Segment Start: GIVEN RECORDS

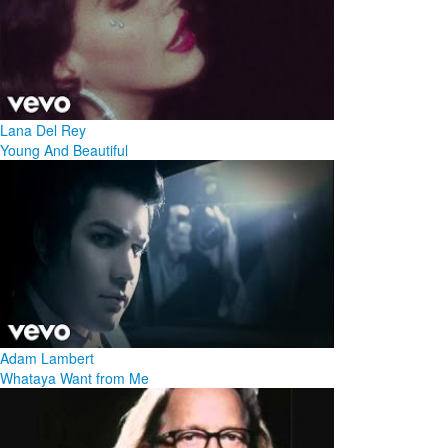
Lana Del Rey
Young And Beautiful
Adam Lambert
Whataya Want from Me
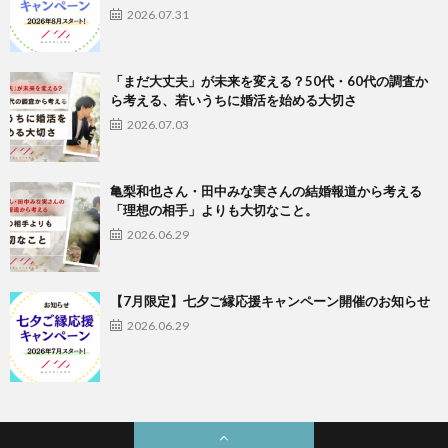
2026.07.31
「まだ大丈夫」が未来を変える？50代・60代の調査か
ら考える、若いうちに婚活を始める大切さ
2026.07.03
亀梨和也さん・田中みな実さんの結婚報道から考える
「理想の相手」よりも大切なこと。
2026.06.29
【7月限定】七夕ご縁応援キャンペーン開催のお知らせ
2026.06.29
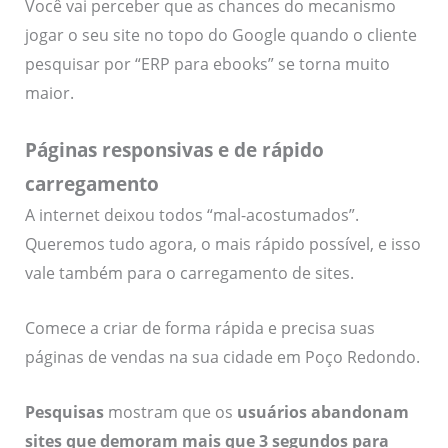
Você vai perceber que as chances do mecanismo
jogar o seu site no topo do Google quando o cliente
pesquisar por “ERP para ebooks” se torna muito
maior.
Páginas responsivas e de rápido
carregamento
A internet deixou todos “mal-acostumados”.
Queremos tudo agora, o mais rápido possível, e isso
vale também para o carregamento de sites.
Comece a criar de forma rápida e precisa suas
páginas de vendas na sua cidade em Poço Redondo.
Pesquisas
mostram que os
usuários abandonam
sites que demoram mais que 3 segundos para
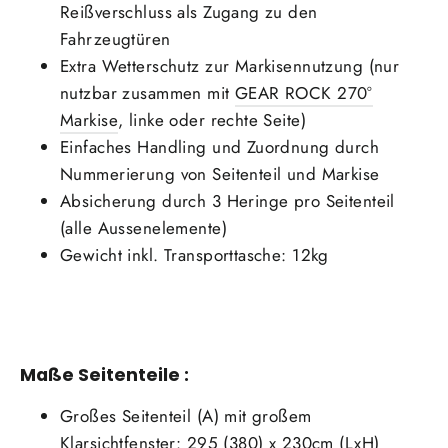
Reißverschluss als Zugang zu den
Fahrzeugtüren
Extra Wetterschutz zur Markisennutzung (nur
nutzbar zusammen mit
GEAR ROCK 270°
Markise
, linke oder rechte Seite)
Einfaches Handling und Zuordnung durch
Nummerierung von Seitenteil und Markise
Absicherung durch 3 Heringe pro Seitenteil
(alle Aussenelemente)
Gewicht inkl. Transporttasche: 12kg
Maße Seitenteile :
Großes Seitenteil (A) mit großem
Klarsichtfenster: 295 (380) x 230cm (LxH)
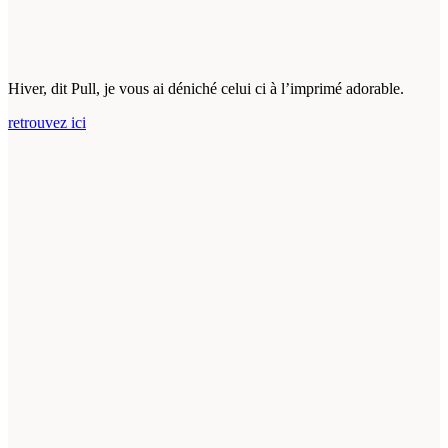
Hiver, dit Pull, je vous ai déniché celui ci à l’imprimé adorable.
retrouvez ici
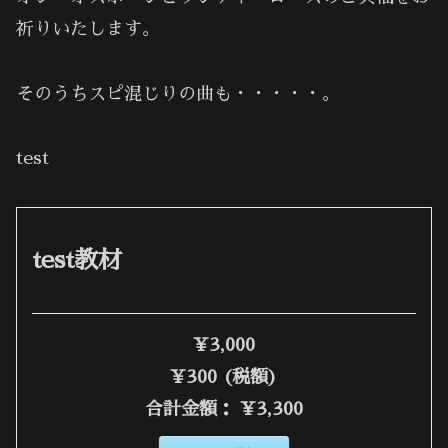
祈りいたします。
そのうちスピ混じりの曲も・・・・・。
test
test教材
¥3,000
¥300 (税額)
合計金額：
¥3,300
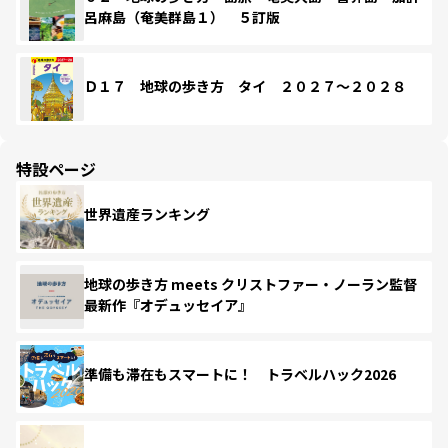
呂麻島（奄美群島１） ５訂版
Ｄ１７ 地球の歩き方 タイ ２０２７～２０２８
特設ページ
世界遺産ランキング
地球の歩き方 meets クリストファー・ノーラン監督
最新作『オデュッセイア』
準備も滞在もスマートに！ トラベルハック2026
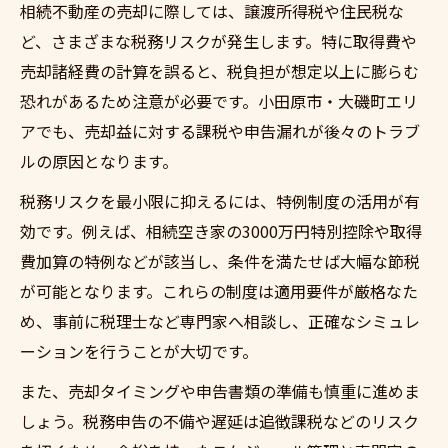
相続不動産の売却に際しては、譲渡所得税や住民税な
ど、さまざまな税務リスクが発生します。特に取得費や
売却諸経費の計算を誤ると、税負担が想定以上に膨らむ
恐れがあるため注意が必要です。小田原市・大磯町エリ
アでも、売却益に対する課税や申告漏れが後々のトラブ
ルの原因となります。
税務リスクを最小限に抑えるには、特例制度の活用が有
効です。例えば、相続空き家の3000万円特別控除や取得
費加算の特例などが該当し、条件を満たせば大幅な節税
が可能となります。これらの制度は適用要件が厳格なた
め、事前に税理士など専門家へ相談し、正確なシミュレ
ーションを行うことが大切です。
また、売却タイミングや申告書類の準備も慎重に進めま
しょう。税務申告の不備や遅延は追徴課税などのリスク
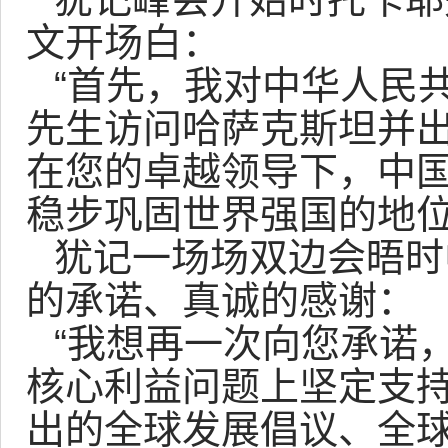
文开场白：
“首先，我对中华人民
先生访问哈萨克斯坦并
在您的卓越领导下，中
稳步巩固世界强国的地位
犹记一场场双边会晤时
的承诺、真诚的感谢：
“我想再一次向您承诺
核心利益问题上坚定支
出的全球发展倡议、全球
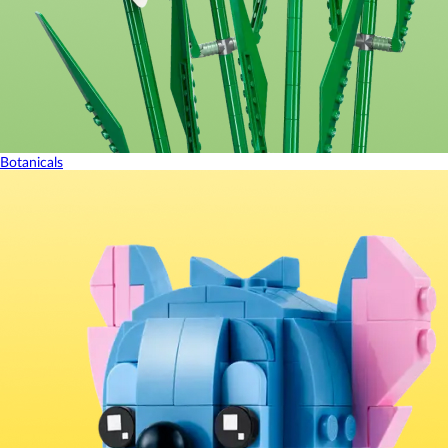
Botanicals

Segment End: GIVEN RECORDS

**WHAT IS REQUIRED:** Retype the lines exactly. Begin at the one that holds "Großes Seitenteil (A) mit großem", stop at the last line of the entries above, and drop the pictures.

**FINISHED EXERCISE:**
Großes Seitenteil (A) mit großem
Klarsichtfenster: 295 (380) x 230cm (LxH)
Hiver, dit Pull, je vous ai déniché celui ci à l’imprimé adorable.
retrouvez ici
祈りいたします。
そのうちスピ混じりの曲も・・・・・。
test
test教材
¥3,000
¥300 (税額)
合計金額：
¥3,300
呂麻島（奄美群島１） ５訂版
Ｄ１７ 地球の歩き方 タイ ２０２７～２０２８
特設ページ
世界遺産ランキング
地球の歩き方 meets クリストファー・ノーラン監督
最新作『オデュッセイア』
準備も滞在もスマートに！ トラベルハック2026
相続不動産の売却に際しては、譲渡所得税や住民税な
ど、さまざまな税務リスクが発生します。特に取得費や
売却諸経費の計算を誤ると、税負担が想定以上に膨らむ
恐れがあるため注意が必要です。小田原市・大磯町エリ
アでも、売却益に対する課税や申告漏れが後々のトラブ
ルの原因となります。
税務リスクを最小限に抑えるには、特例制度の活用が有
効です。例えば、相続空き家の3000万円特別控除や取得
費加算の特例などが該当し、条件を満たせば大幅な節税
が可能となります。これらの制度は適用要件が厳格なた
め、事前に税理士など専門家へ相談し、正確なシミュレ
ーションを行うことが大切です。
また、売却タイミングや申告書類の準備も慎重に進めま
しょう。税務申告の不備や遅延は追徴課税などのリスク
文开场白：
“首先，我对中华人民
先生访问哈萨克斯坦并
在您的卓越领导下，中
稳步巩固世界强国的地位
犹记一场场双边会晤时
的承诺、真诚的感谢：
“我想再一次向您承诺
核心利益问题上坚定支
出的全球发展倡议、全球
Botanicals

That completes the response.